The synovium between the patella and femur was examined using immunofluorescence and Masson’s trichrome staining, and qRT-PCR to evaluate the severity of synovial fibrosis after surgery. Expression of fibrosis-related genes, including COL1A1, ADAM-12, and TIMP-1 increased significantly. The collagen volume fraction in Masson’s trichrome stained sections and the mean fluorescence intensity by immunofluorescence indicated that collagen deposition increased after 4 and 12 weeks compared with the control group. The results confirmed that fibrosis becomes increasingly serious over time. Intervention with PFD resulted in a decrease in COL1A1 expression and collagen deposition.

The anti-inflammatory properties of PFD were investigated by calculating the synovitis score of H&E sections. H&E staining of the synovium in the 4-week and 12-week group indicated clearly signs of synoviocyte hypertrophy, hyperplasia, matrix edema and inflammatory cell infiltration compared with the control group. Compared with the 12-week group, the PFD group had fewer inflammatory cells and the severity of hypertrophy, hyperplasia, and edema was also significantly lower. Because PFD was hypothesized to decrease the severity of fibrosis and inflammation in the synovium, Safranin O and Fast Green staining was conducted, from which an OARSI score was calculated to determine whether PFD was able to delay the progression of OA. Compared with the 12-week group, the structure of the cartilage from the PFD group was more complete with a lower OARSI score which suggested delayed progression of OA.

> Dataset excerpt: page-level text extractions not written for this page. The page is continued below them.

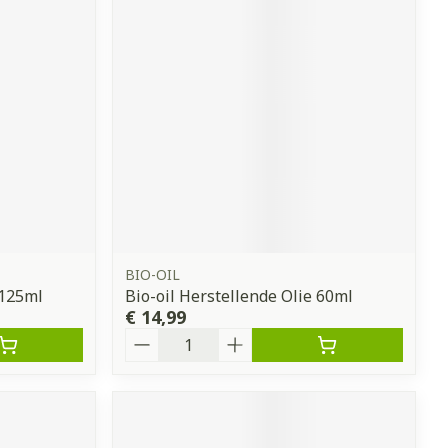
erende
Parfums en
geurproducten
BIO-OIL
 125ml
Bio-oil Herstellende Olie 60ml
€ 14,99
CBD
Aantal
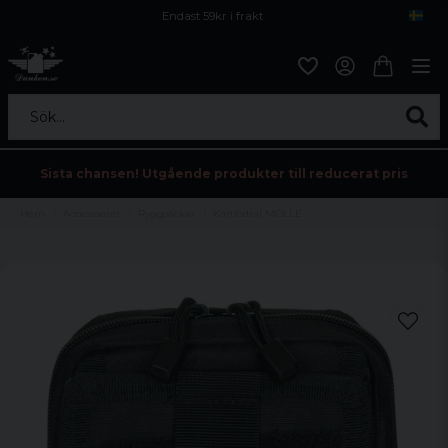
Endast 59kr i frakt
Fri frakt över 800 kr
Öppet köp i 30 dagar
Sök...
Sista chansen! Utgående produkter till reducerat pris
Hem
Accessoarer
Ryggsäckar
Kartfodral MOLLE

The present study has a number of potential limitations. Firstly, the pathophysiology and pathogenesis of OA induced by the modified Hulth method are complex and unclear. It was confirmed in the present study that synovitis was clearly elevated in the OA synovium in groups in which the modified Hulth method was used, at all time points. Although previous studies have shown that cytokines produced by an inflammatory synovium, including IL and TNF, are able to induce a degradative cascade leading to joint damage [38], it was not possible to determine which initiated the disease and whether synovitis was decisive in promoting the progression of OA. Although the study established that PFD decreased the expression of proinflammatory cytokines and reduced fibrosis in the synovium, the specific mechanism by which PFD postponed the progression of OA remains unclear. Furthermore, the mechanism by which PFD influences the function of chondrocyte remains unclear. Although the study established that PFD reduces subchondral bone loss and fibrosis in murine knee cartilage [36], whether PFD is able to promote cartilage repair and its production requires additional research. Finally, OA induced by the modified Hulth method is posttraumatic and different from the degenerative OA occurring in the elderly. Therefore, the efficacy of PFD requires investigation in different models of OA for verification.

Conclusion

Taken together, the study demonstrated that PFD displays anti-inflammatory and anti-fibrotic effects in the OA synovium. Meanwhile, PFD delayed the progression of OA in the rabbit OA model. The research provides evidence for the potential of synovium-targeted therapy in OA.